Testing the cluster hypothesis in distributed information retrieval

  • Authors:
  • Fabio Crestani;Shengli Wu

  • Affiliations:
  • Department of Computer and Information Sciences, University of Strathclyde, Glasgow, UK;School of Computing and Mathematics, University of Ulster, Belfast, UK

  • Venue:
  • Information Processing and Management: an International Journal
  • Year:
  • 2006

Quantified Score

Hi-index 0.00

Visualization

Abstract

How to merge and organise query results retrieved from different resources is one of the key issues in distributed information retrieval. Some previous research and experiments suggest that cluster-based document browsing is more effective than a single merged list. Cluster-based retrieval results presentation is based on the cluster hypothesis, which states that documents that cluster together have a similar relevance to a given query.

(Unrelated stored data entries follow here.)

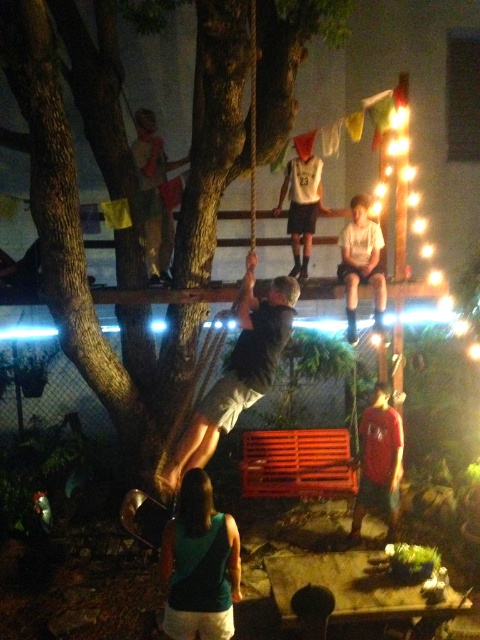
Question: Observing the image, what is the correct spatial positioning of dark gray fabric at center in reference to white jersey at center?

Choices:
 (A) left
 (B) right

Answer: (A)

Question: Which of the following is the closest to the observer?

Choices:
 (A) (285, 186)
 (B) (303, 612)

Answer: (B)

Question: Can you confirm if camouflage fabric shirt at upper left is positioned to the left of smooth brown skin at center?

Choices:
 (A) no
 (B) yes

Answer: (B)

Question: Which is farther from the dark gray fabric at center?

Choices:
 (A) smooth brown skin at center
 (B) teal fabric tank top at lower center
 (C) camouflage fabric shirt at upper left
 (D) brown rough tree trunk at center

Answer: (C)

Question: Is brown rough tree trunk at center below camouflage fabric shirt at upper left?

Choices:
 (A) yes
 (B) no

Answer: (B)

Question: Which object appears closest to the camera in this image?

Choices:
 (A) teal fabric tank top at lower center
 (B) matte red t-shirt at lower right
 (C) dark gray fabric at center

Answer: (A)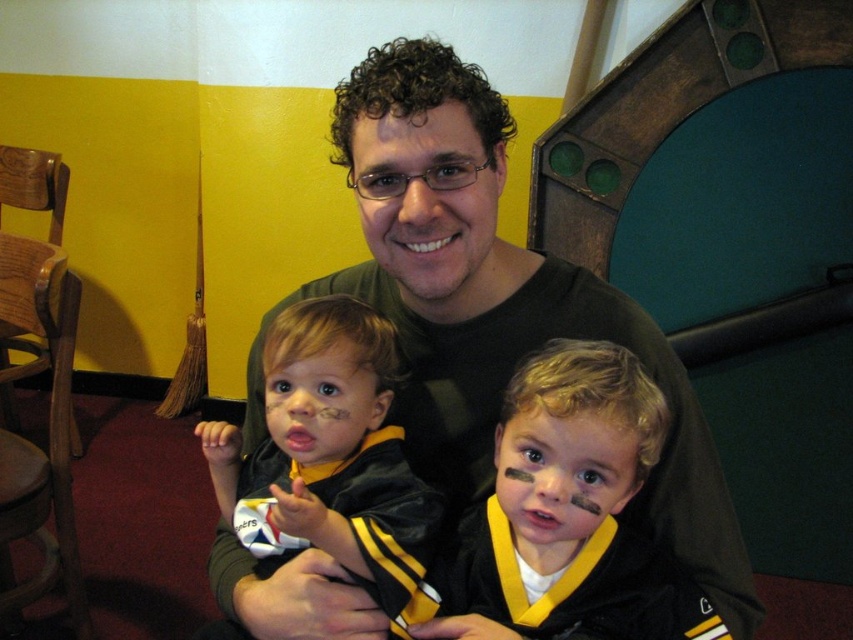
You are trying to decide which clothing item to take for a casual day out. Based on the image, which one between the black matte shirt at center and the matte black jacket at center is bigger in size?

The black matte shirt at center is larger in size compared to the matte black jacket at center.

You are standing in front of the image. The black matte shirt at center is part of the adult male. If you want to hand him a small object, can you reach him without moving closer?

The distance between you and the black matte shirt at center is 27.26 inches. Since this distance is greater than typical reaching range, you would need to move closer to hand him the object.

Based on the scene description, which object is taller between the black matte shirt at center and the matte black jacket at center?

The black matte shirt at center is much taller than the matte black jacket at center.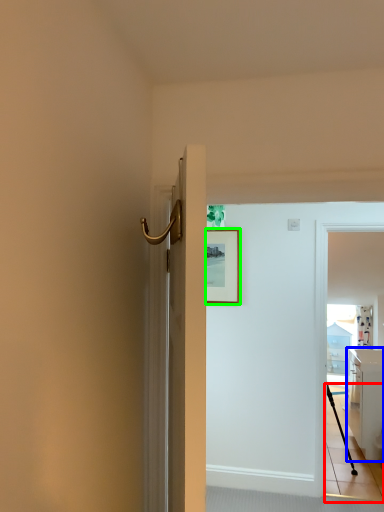
Question: Which is nearer to the path (highlighted by a red box)? cabinetry (highlighted by a blue box) or picture frame (highlighted by a green box).

Choices:
 (A) cabinetry
 (B) picture frame

Answer: (A)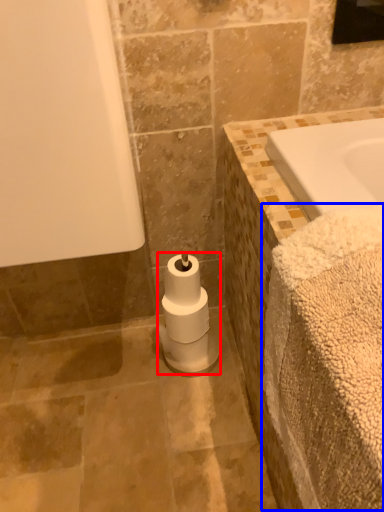
Question: Which object is closer to the camera taking this photo, toilet paper (highlighted by a red box) or bath towel (highlighted by a blue box)?

Choices:
 (A) toilet paper
 (B) bath towel

Answer: (B)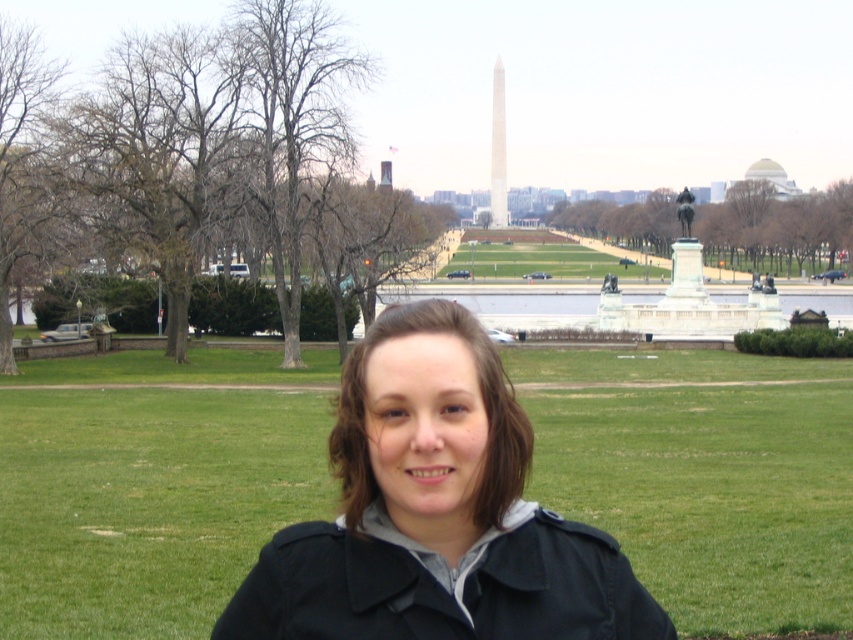
Where is the black matte jacket at center located in the image?

The black matte jacket at center is located at point (x=436, y=513) in the image.

You are a photographer trying to capture a photo of the bronze statue at center without the black matte jacket at center blocking the view. Based on their positions, is it possible to take such a photo from your current position?

The black matte jacket at center is below bronze statue at center, so the bronze statue at center is positioned higher up. Since the jacket is below the statue, you can likely take a photo of the bronze statue at center without the jacket blocking the view by angling the camera upwards or moving to a higher vantage point.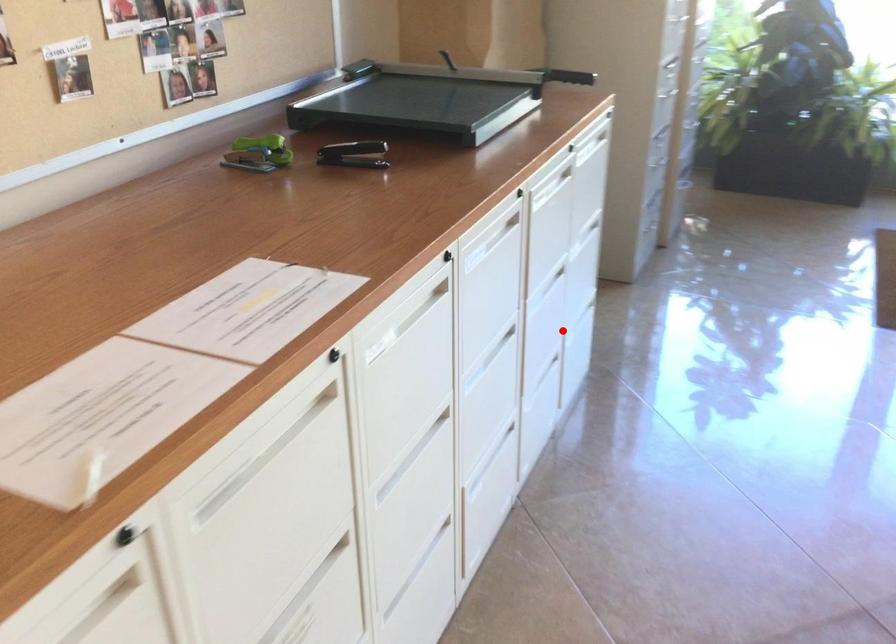
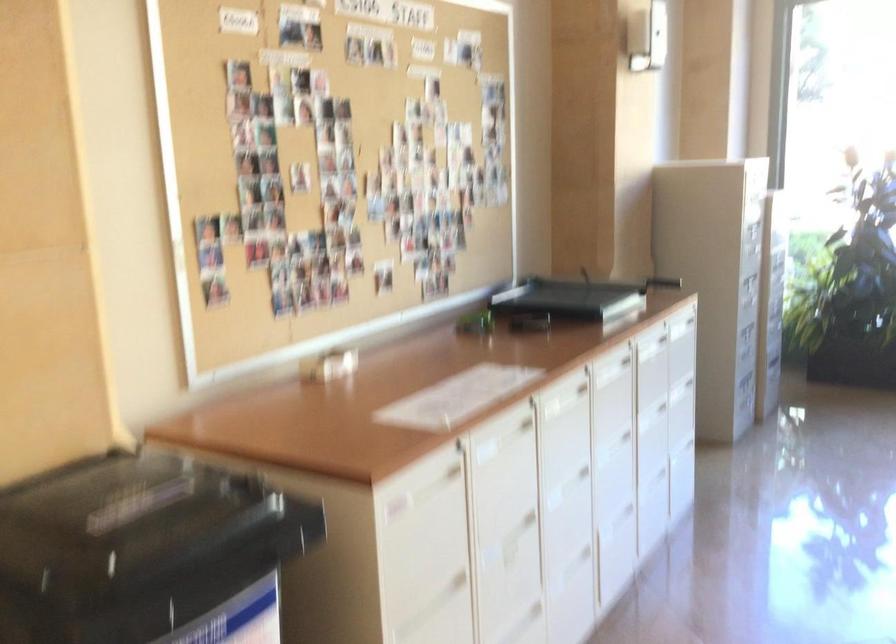
Question: I am providing you with two images of the same scene from different viewpoints. Image1 has a red point marked. In image2, the corresponding 3D location appears at what relative position? Reply with the corresponding letter.

Choices:
 (A) Closer
 (B) Farther

Answer: (B)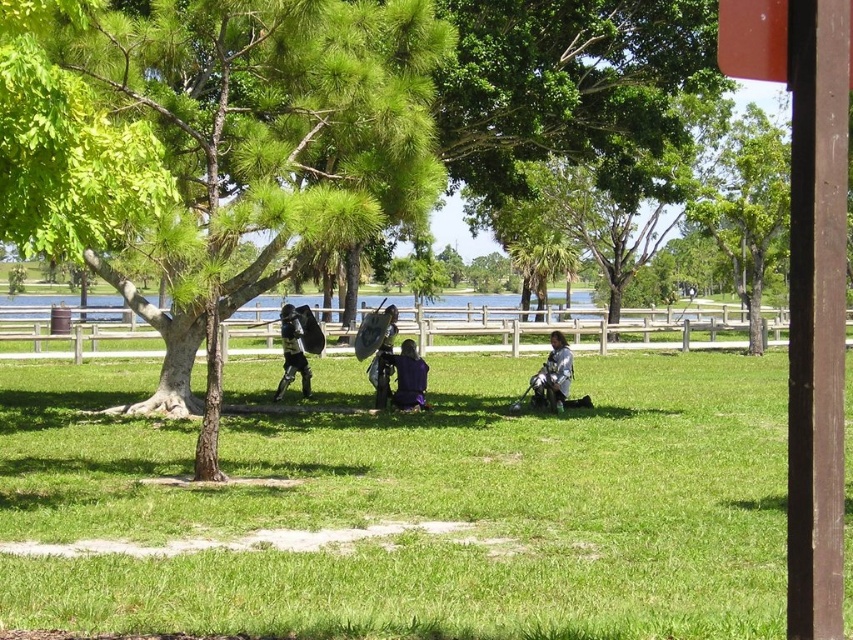
Question: From the image, what is the correct spatial relationship of green grass at center in relation to shiny silver armor at center?

Choices:
 (A) below
 (B) above

Answer: (A)

Question: Can you confirm if purple fabric backpack at center is positioned to the right of shiny silver armor at center?

Choices:
 (A) yes
 (B) no

Answer: (B)

Question: Which object is positioned farthest from the purple fabric backpack at center?

Choices:
 (A) green leafy tree at center
 (B) green grass at center
 (C) black matte armor at center

Answer: (A)

Question: Where is green grass at center located in relation to purple fabric backpack at center in the image?

Choices:
 (A) below
 (B) above

Answer: (A)

Question: Which of the following is the farthest from the observer?

Choices:
 (A) green leafy tree at center
 (B) green grass at center
 (C) purple fabric backpack at center
 (D) shiny silver armor at center

Answer: (C)

Question: Which of these objects is positioned farthest from the green grass at center?

Choices:
 (A) black matte armor at center
 (B) green leafy tree at center

Answer: (A)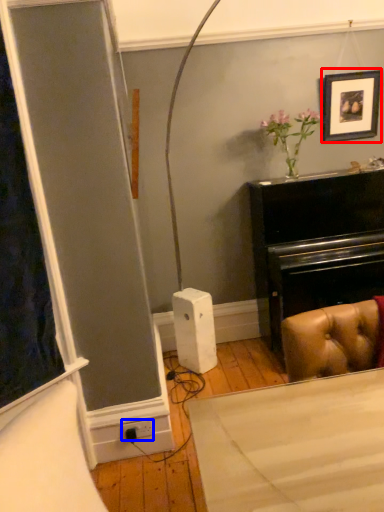
Question: Which object appears closest to the camera in this image, picture frame (highlighted by a red box) or plug (highlighted by a blue box)?

Choices:
 (A) picture frame
 (B) plug

Answer: (B)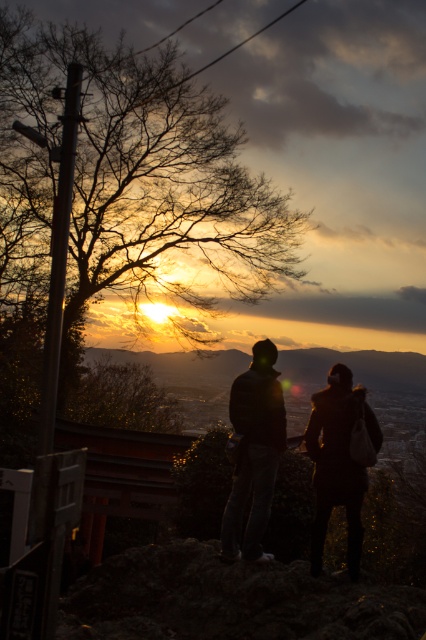
Question: Among these points, which one is nearest to the camera?

Choices:
 (A) (233, 499)
 (B) (333, 465)

Answer: (B)

Question: Can you confirm if dark brown leather jacket at center is positioned to the left of dark blue jeans at center?

Choices:
 (A) no
 (B) yes

Answer: (A)

Question: Is dark brown leather jacket at center wider than dark blue jeans at center?

Choices:
 (A) no
 (B) yes

Answer: (B)

Question: Can you confirm if dark brown leather jacket at center is positioned to the right of dark blue jeans at center?

Choices:
 (A) yes
 (B) no

Answer: (A)

Question: Which of the following is the closest to the observer?

Choices:
 (A) (357, 563)
 (B) (267, 449)

Answer: (B)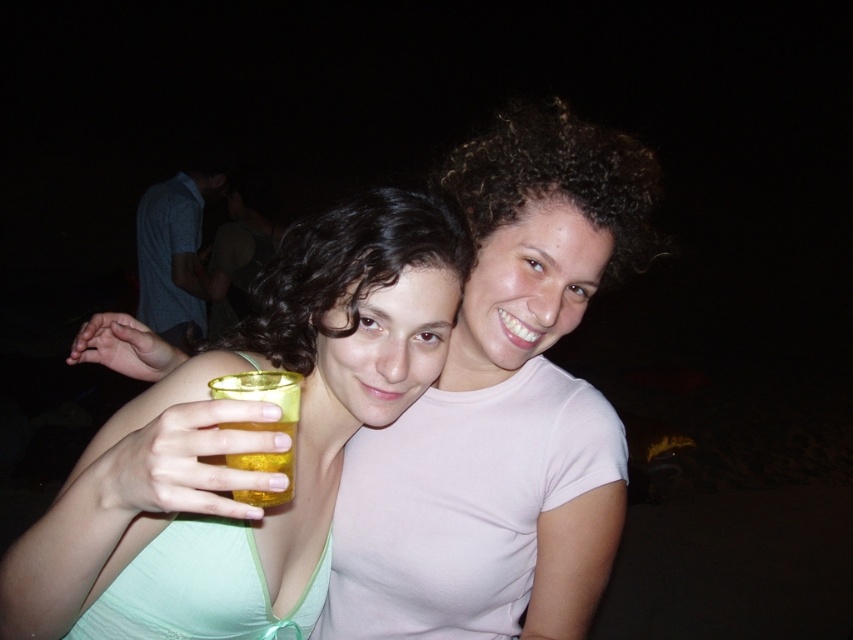
You are a photographer at a party and need to adjust the lighting between the dark curly hair at upper center and the blue cotton shirt at upper left. Since the distance between them is 6.79 feet, what is the minimum distance you should set your lighting equipment to cover both subjects adequately?

The minimum distance your lighting equipment should cover is at least 6.79 feet to ensure both the dark curly hair at upper center and the blue cotton shirt at upper left are adequately lit.

You are at a nighttime event and see the matte pink shirt at center. Where exactly is it positioned in the image?

The matte pink shirt at center is located at point coordinates of 0.639 on the x axis and 0.590 on the y axis.

You are at a party and want to take a photo of the blue cotton shirt at upper left without the dark curly hair at upper center blocking it. How should you adjust your camera angle?

Move the camera to the left side so that the blue cotton shirt at upper left is no longer behind the dark curly hair at upper center.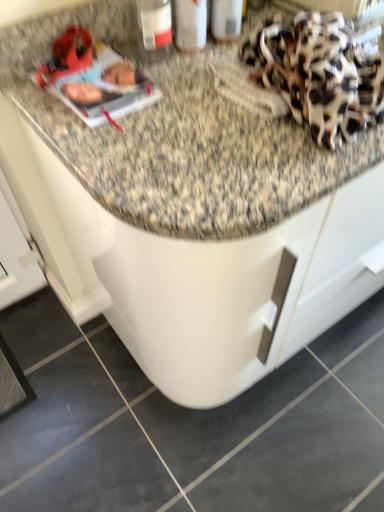
Where is `vacant area on top of matte plastic magazine at upper left (from a real-world perspective)`? vacant area on top of matte plastic magazine at upper left (from a real-world perspective) is located at coordinates 91,70.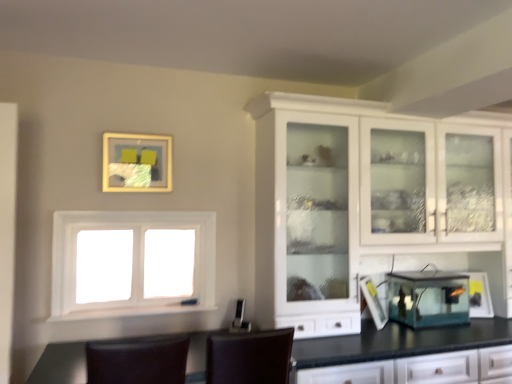
Question: Is transparent glass lantern at lower right, the first appliance in the right-to-left sequence, to the left or to the right of brown leather chair at lower center, the first chair from the left, in the image?

Choices:
 (A) right
 (B) left

Answer: (A)

Question: From a real-world perspective, is transparent glass lantern at lower right, which ranks as the second appliance in left-to-right order, above or below brown leather chair at lower center, the 2th chair when ordered from right to left?

Choices:
 (A) below
 (B) above

Answer: (B)

Question: Which object is positioned closest to the transparent glass lantern at lower right, which ranks as the second appliance in left-to-right order?

Choices:
 (A) white glossy cabinet at upper right
 (B) brown leather chair at lower center, the first chair from the left
 (C) brown leather chair at center, which is counted as the first chair, starting from the right
 (D) white matte window at center
 (E) matte gold picture frame at upper center

Answer: (A)

Question: Which of these objects is positioned farthest from the transparent glass lantern at lower right, which ranks as the second appliance in left-to-right order?

Choices:
 (A) brown leather chair at center, which is counted as the first chair, starting from the right
 (B) brown leather chair at lower center, the first chair from the left
 (C) matte gold picture frame at upper center
 (D) white matte window at center
 (E) white glossy cabinet at upper right

Answer: (C)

However, while this hypothesis has been demonstrated to hold in classical information retrieval environments, it has never been fully tested in heterogeneous distributed information retrieval environments. Heterogeneous document representations, the presence of document duplicates, and disparate qualities of retrieval results, are major features of an heterogeneous distributed information retrieval environment that might disrupt the effectiveness of the cluster hypothesis. In this paper we report on an experimental investigation into the validity and effectiveness of the cluster hypothesis in highly heterogeneous distributed information retrieval environments. The results show that although clustering is affected by different retrieval results representations and quality, the cluster hypothesis still holds and that generating hierarchical clusters in highly heterogeneous distributed information retrieval environments is still a very effective way of presenting retrieval results to users.